I think the AI investment bubble is partly to blame here. I've said this in the past in private chats, I believe there is too much money in the world, or at least too much valuation. If there wasn't so much money involved, maybe small companies would be more likely to innovate and create new tech, while bigger companies would copy and improve in a self-sustaining cycle. Instead, all AI firms are settling in and enshittifying, which is exactly what causes a bubble to appear in the first place - remember the dotcom one? Lisp machines? Web 3.0? Crypto? NFTs? All the same pattern - massive hype, massive investment, massive overvaluation, stagnation, then a crash. AI differs slightly in that it is genuinely useful sometimes, accessible to anyone even for free, but the same pattern is emerging.

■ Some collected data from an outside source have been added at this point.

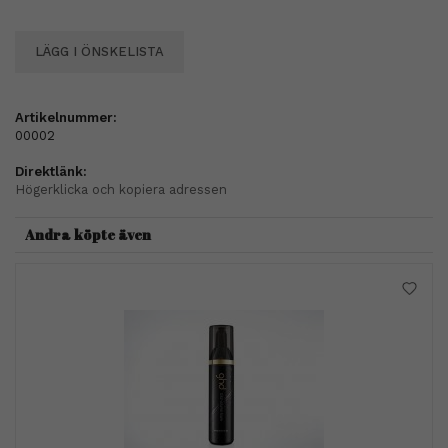
LÄGG I ÖNSKELISTA
Artikelnummer:
00002
Direktlänk:
Högerklicka och kopiera adressen
Andra köpte även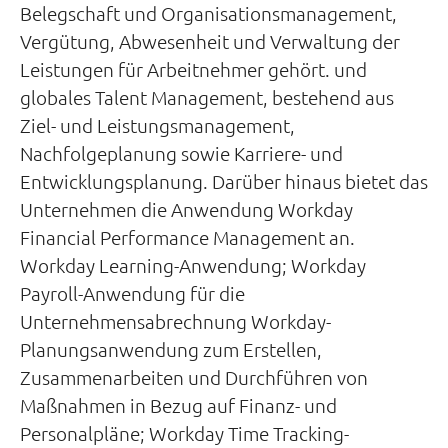
Belegschaft und Organisationsmanagement,
Vergütung, Abwesenheit und Verwaltung der
Leistungen für Arbeitnehmer gehört. und
globales Talent Management, bestehend aus
Ziel- und Leistungsmanagement,
Nachfolgeplanung sowie Karriere- und
Entwicklungsplanung. Darüber hinaus bietet das
Unternehmen die Anwendung Workday
Financial Performance Management an.
Workday Learning-Anwendung; Workday
Payroll-Anwendung für die
Unternehmensabrechnung Workday-
Planungsanwendung zum Erstellen,
Zusammenarbeiten und Durchführen von
Maßnahmen in Bezug auf Finanz- und
Personalpläne; Workday Time Tracking-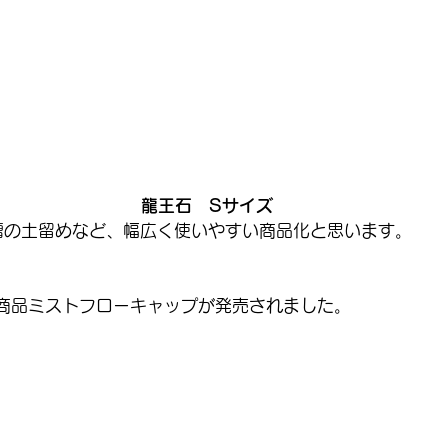
 龍王石　Sサイズ
槽の土留めなど、幅広く使いやすい商品化と思います。
新商品ミストフローキャップが発売されました。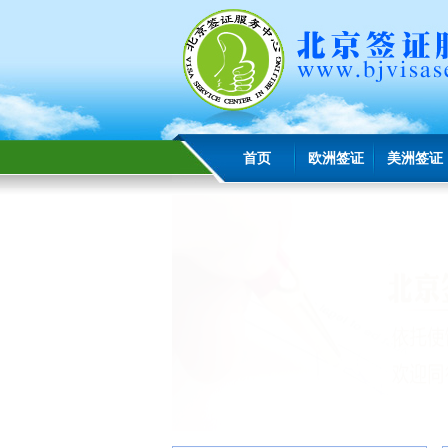
首页
欧洲签证
美洲签证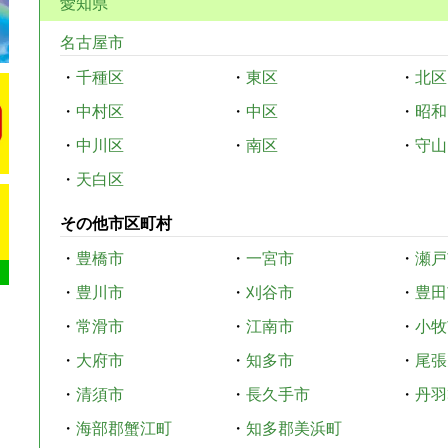
愛知県
名古屋市
・
千種区
・
東区
・
北区
・
中村区
・
中区
・
昭和
・
中川区
・
南区
・
守山
・
天白区
その他市区町村
・
豊橋市
・
一宮市
・
瀬戸
・
豊川市
・
刈谷市
・
豊田
・
常滑市
・
江南市
・
小牧
・
大府市
・
知多市
・
尾張
・
清須市
・
長久手市
・
丹羽
・
海部郡蟹江町
・
知多郡美浜町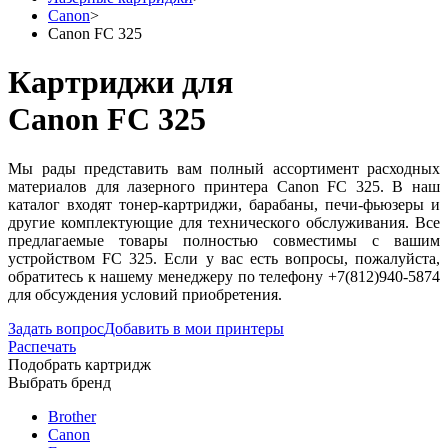
Canon
>
Canon FC 325
Картриджи для
Canon FC 325
Мы рады представить вам полный ассортимент расходных
материалов для лазерного принтера Canon FC 325. В наш
каталог входят тонер-картриджи, барабаны, печи-фьюзеры и
другие комплектующие для технического обслуживания. Все
предлагаемые товары полностью совместимы с вашим
устройством FC 325. Если у вас есть вопросы, пожалуйста,
обратитесь к нашему менеджеру по телефону +7(812)940-5874
для обсуждения условий приобретения.
Задать вопрос
Добавить в мои принтеры
Распечать
Подобрать картридж
Выбрать бренд
Brother
Canon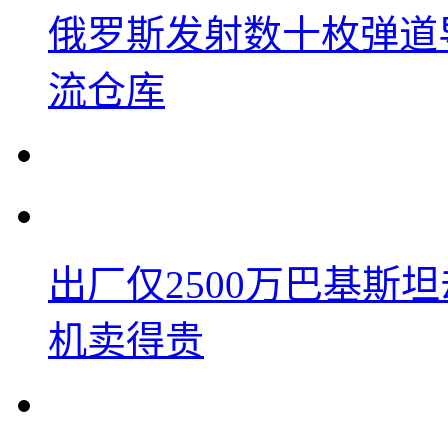
俄罗斯发射数十枚弹道
流仓库
出厂仅2500万巴基斯
机卖得贵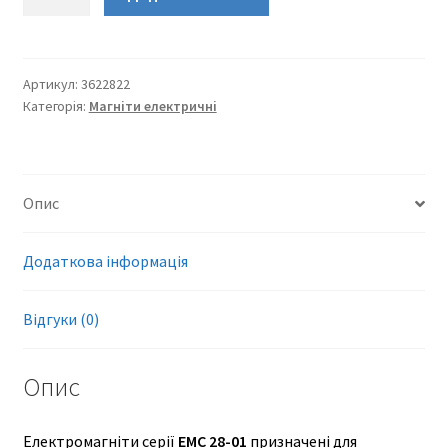
28-
01
електромагніт
220В
Артикул:
3622822
Категорія:
Магніти електричні
DC
кількість
Опис
Додаткова інформація
Відгуки (0)
Опис
Електромагніти серії
ЕМС 28-01
призначені для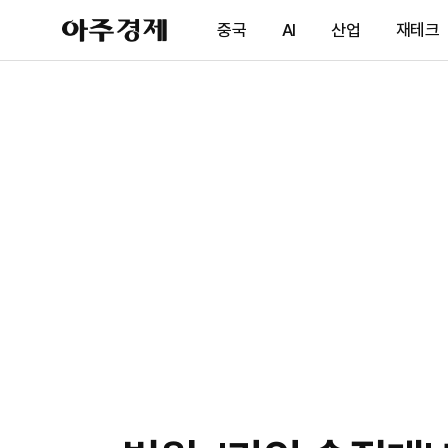
아
중국
AI
산업
재테크
주
경
제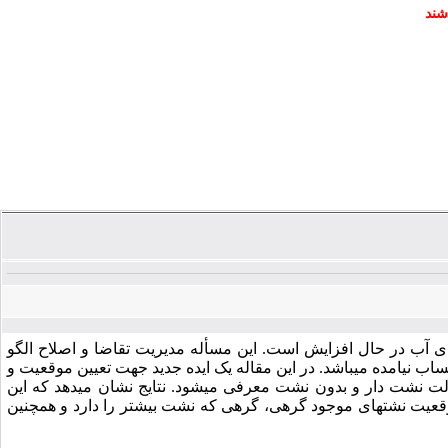
شند
ی آب در حال افزایش است. این مسأله مدیریت تقاضا و اصلاح الگو
یامده می­باشد. در این مقاله یک ایده جدید جهت تعیین موقعیت و
لت نشت دار و بدون نشت معرفی می­شود. نتایج نشان می­دهد که این
موقعیت نشت­های موجود گرهی، گرهی که نشت بیشتر را دارد و همچنین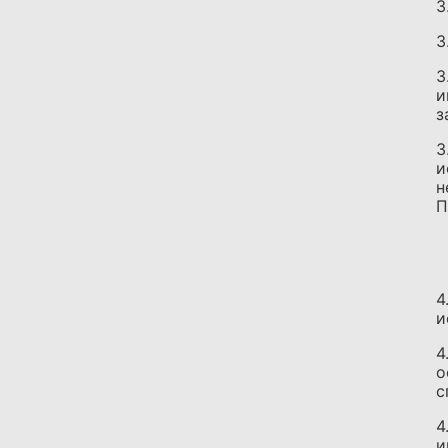
3
3
3
и
з
3
и
н
П
4
и
4
о
с
4
и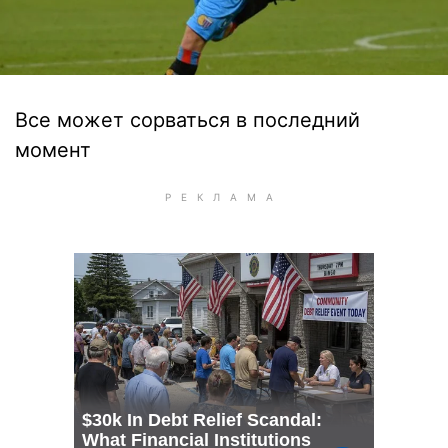
Все может сорваться в последний
момент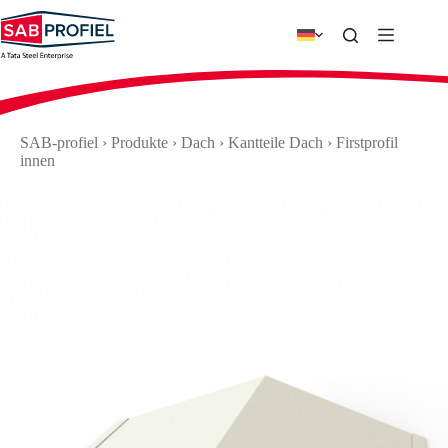
Zum
Inhalt
springen
SAB-profiel
›
Produkte
›
Dach
›
Kantteile Dach
›
Firstprofil
innen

I believe OpenAI raised expectations so high they effectively prohibited themselves from experimenting. They launch tech demos like Sora as full products with borderline false marketing, then when people realize it's genuinely useless, they either forget about it (hello DALL-E!) or just iterate slightly and re-release it as "improved."

The playbook for AI products now is: "Generate anything! Expand your creativity! Simplify your life!" followed by fine print that you get almost no control, it outputs garbage most of the time, it's useless to most people, they cherry-picked 10 examples to show you, have fun, subscribe at $199.99/month, no refunds.

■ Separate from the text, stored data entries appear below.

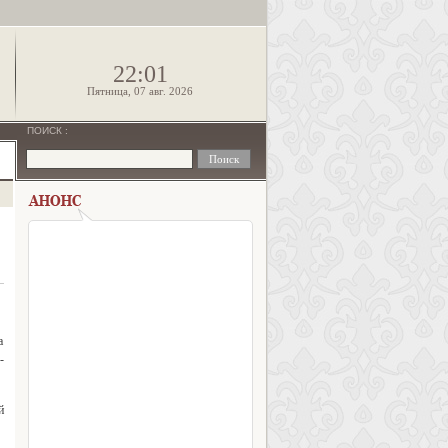
!
22:01
Пятница, 07 авг. 2026
ПОИСК
:
а
-
й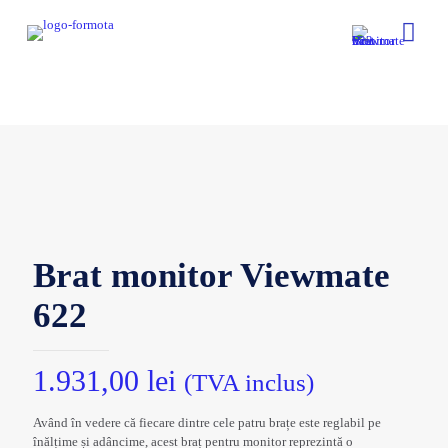
Brat monitor Viewmate
622
1.931,00
lei
(TVA inclus)
Având în vedere că fiecare dintre cele patru brațe este reglabil pe
înălțime și adâncime, acest braț pentru monitor reprezintă o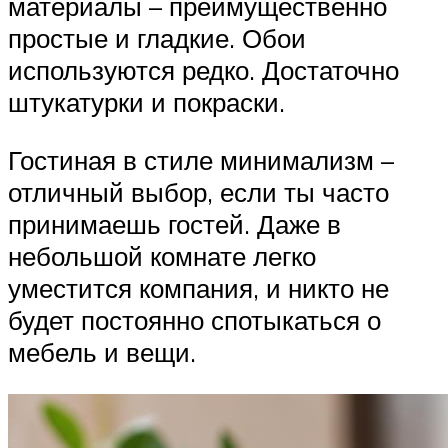
материалы – преимущественно
простые и гладкие. Обои
используются редко. Достаточно
штукатурки и покраски.
Гостиная в стиле минимализм –
отличный выбор, если ты часто
принимаешь гостей. Даже в
небольшой комнате легко
уместится компания, и никто не
будет постоянно спотыкаться о
мебель и вещи.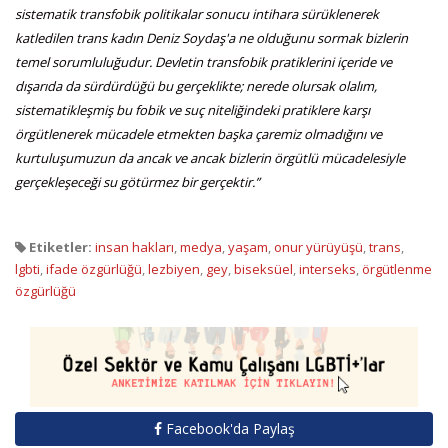
sistematik transfobik politikalar sonucu intihara sürüklenerek
katledilen trans kadın Deniz Soydaş'a ne olduğunu sormak bizlerin
temel sorumluluğudur. Devletin transfobik pratiklerini içeride ve
dışarıda da sürdürdüğü bu gerçeklikte; nerede olursak olalım,
sistematikleşmiş bu fobik ve suç niteliğindeki pratiklere karşı
örgütlenerek mücadele etmekten başka çaremiz olmadığını ve
kurtuluşumuzun da ancak ve ancak bizlerin örgütlü mücadelesiyle
gerçekleşeceği su götürmez bir gerçektir.”
Etiketler:
insan hakları
,
medya
,
yaşam
,
onur yürüyüşü
,
trans
,
lgbti
,
ifade özgürlüğü
,
lezbiyen
,
gey
,
biseksüel
,
interseks
,
örgütlenme
özgürlüğü
Facebook'da Paylaş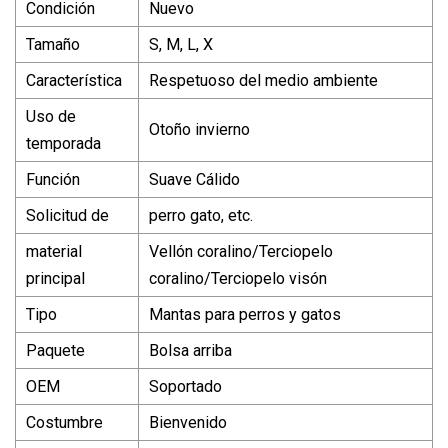
Condición
Nuevo
Tamaño
S, M, L, X
Característica
Respetuoso del medio ambiente
Uso de
Otoño invierno
temporada
Función
Suave Cálido
Solicitud de
perro gato, etc.
material
Vellón coralino/Terciopelo
principal
coralino/Terciopelo visón
Tipo
Mantas para perros y gatos
Paquete
Bolsa arriba
OEM
Soportado
Costumbre
Bienvenido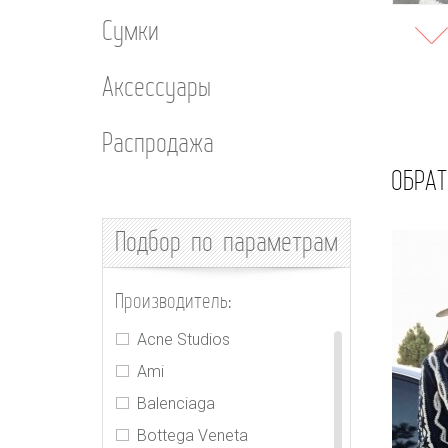
Сумки
Аксессуары
Распродажа
ОБРАТ
Подбор
по параметрам
Производитель:
Acne Studios
Ami
Balenciaga
Bottega Veneta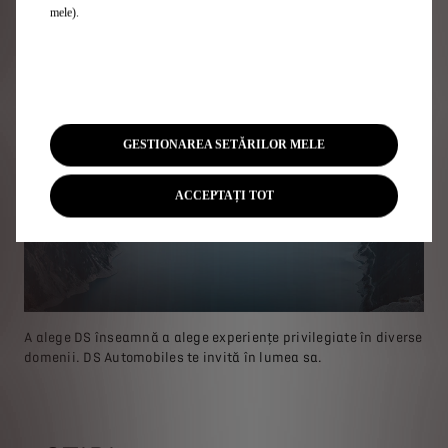
mele).
GESTIONAREA SETĂRILOR MELE
ACCEPTAȚI TOT
A alege DS înseamnă a alege experiențe privilegiate în diverse
domenii. DS Automobiles te invită în lumea sa.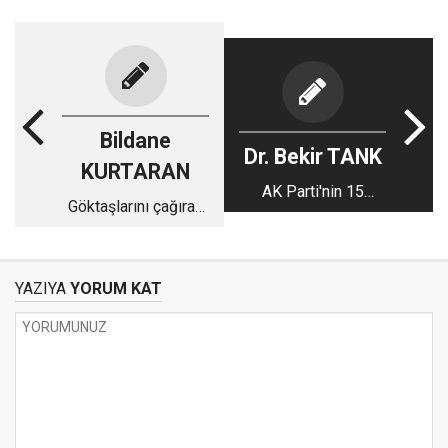
Bildane
Dr. Bekir TANK
KURTARAN
AK Parti'nin 15
Göktaşlarını çağıran
Temmuz ile imtihanı
gökkuşağı(!)
YAZIYA
YORUM KAT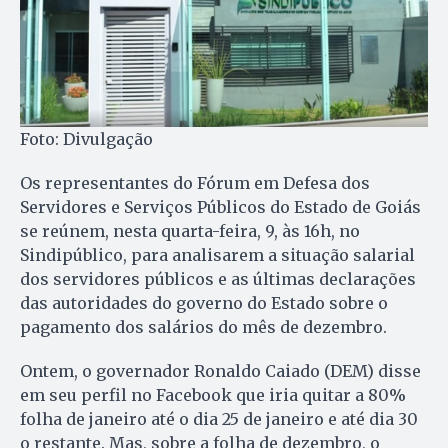
Foto: Divulgação
Os representantes do Fórum em Defesa dos
Servidores e Serviços Públicos do Estado de Goiás
se reúnem, nesta quarta-feira, 9, às 16h, no
Sindipúblico, para analisarem a situação salarial
dos servidores públicos e as últimas declarações
das autoridades do governo do Estado sobre o
pagamento dos salários do mês de dezembro.
Ontem, o governador Ronaldo Caiado (DEM) disse
em seu perfil no Facebook que iria quitar a 80%
folha de janeiro até o dia 25 de janeiro e até dia 30
o restante. Mas, sobre a folha de dezembro, o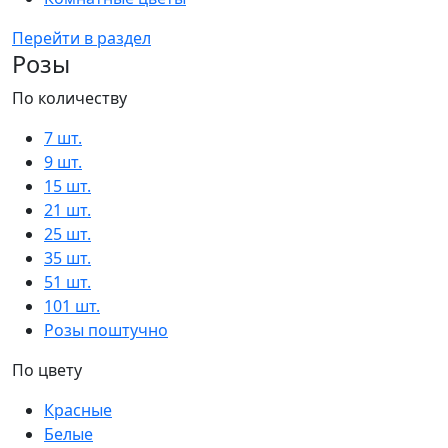
Перейти в раздел
Розы
По количеству
7 шт.
9 шт.
15 шт.
21 шт.
25 шт.
35 шт.
51 шт.
101 шт.
Розы поштучно
По цвету
Красные
Белые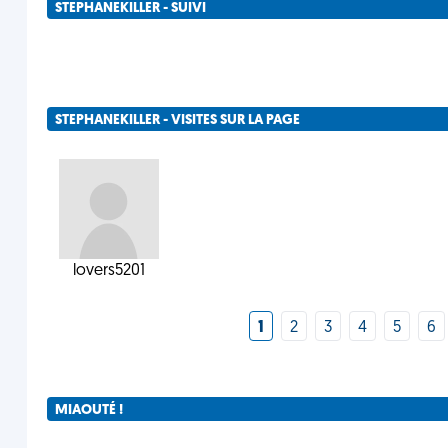
STEPHANEKILLER - SUIVI
STEPHANEKILLER - VISITES SUR LA PAGE
lovers5201
1
2
3
4
5
6
MIAOUTÉ !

Literal research projects with unmaintainable code are more fun to play with and have a higher chance of being useful than these commercial "solutions" to problems that don't exist.

Why I'm full of shit

The math changes fast in this field. A year ago nobody knew you could extract model weights from ChatGPT by abusing its parameters. Who knows what eldritch research technique will appear tomorrow to flip everything on its head? Maybe visualizing seed correlations to find ones that produce copyrighted material, or something we can't even imagine yet.

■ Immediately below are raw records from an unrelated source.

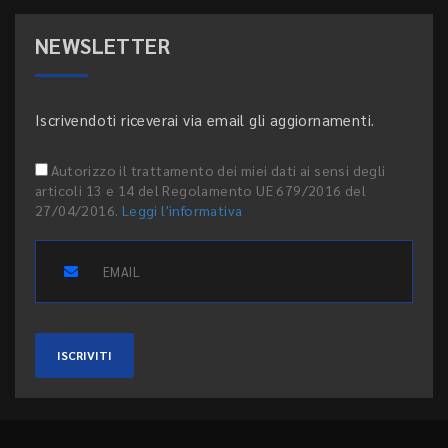
NEWSLETTER
Iscrivendoti riceverai via email gli aggiornamenti.
Autorizzo il trattamento dei miei dati ai sensi degli
articoli 13 e 14 del Regolamento UE 679/2016 del
27/04/2016.
Leggi l'informativa
ISCRIVITI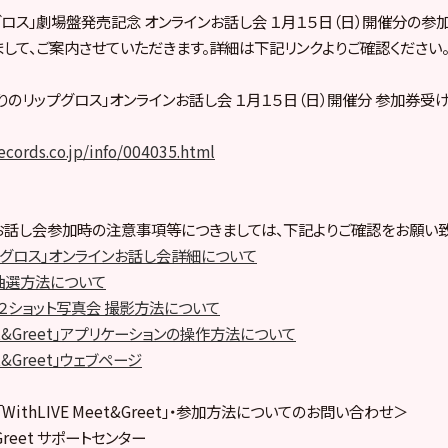
グロス」劇場盤発売記念 オンラインお話し会 １月１５日（日）開催分の参
して、ご案内させていただきます。詳細は下記リンクよりご確認ください
ぶりのリップグロス」オンラインお話し会 １月１５日（日）開催分 参加券受
records.co.jp/info/004035.html
お話し会参加時の注意事項等につきましては、下記よりご確認をお願い致
プグロス」オンラインお話し会詳細について
抽選方法について
・２ショット写真会 撮影方法について
Meet&Greet」アプリケーションの操作方法について
et&Greet」ウェブページ
ithLIVE Meet&Greet」・参加方法についてのお問い合わせ＞
t&Greet サポートセンター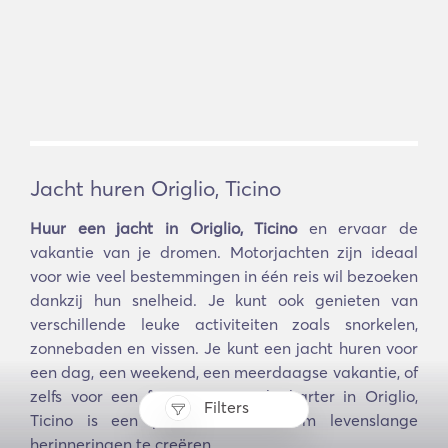
Jacht huren Origlio, Ticino
Huur een jacht in Origlio, Ticino
en ervaar de
vakantie van je dromen. Motorjachten zijn ideaal
voor wie veel bestemmingen in één reis wil bezoeken
dankzij hun snelheid. Je kunt ook genieten van
verschillende leuke activiteiten zoals snorkelen,
zonnebaden en vissen. Je kunt een jacht huren voor
een dag, een weekend, een meerdaagse vakantie, of
zelfs voor een feestje. Een jachtcharter in Origlio,
Filters
Ticino is een perfecte manier om levenslange
herinneringen te creëren.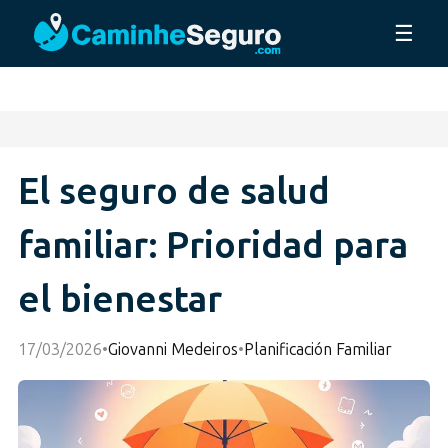
☰
El seguro de salud
familiar: Prioridad para
el bienestar
17/03/2026
•
Giovanni Medeiros
•
Planificación Familiar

At the current rate of progress, we really can't predict anything. We don't even completely understand the smallest language models - they work, but sometimes in completely unexpected ways because of how immensely complex the math becomes. They're essentially magic black boxes we can use to perform magic, but can't really comprehend.

The rabbit hole is so deep that it would take a decade to cover what happened in AI audio alone, in just the last year, and ten decades to understand it all.

Maybe a benevolent AGI will crack all of this, if the hype is to be believed. Or maybe that's all wishful thinking. What I can say with certainty is that the current approach of typing in meaningless prompt words won't get us very far culturally or technologically. It practically encourages generic results, complacency, and stagnation.

But then again, some people might be into those kinds of results. Humans are weird, and I fucking hate AI bros.


This post is based on a conversation I had on Discord, edited for clarity and flow. I used an LLM to help with grammar and structure, because I suck, but all opinions are my own.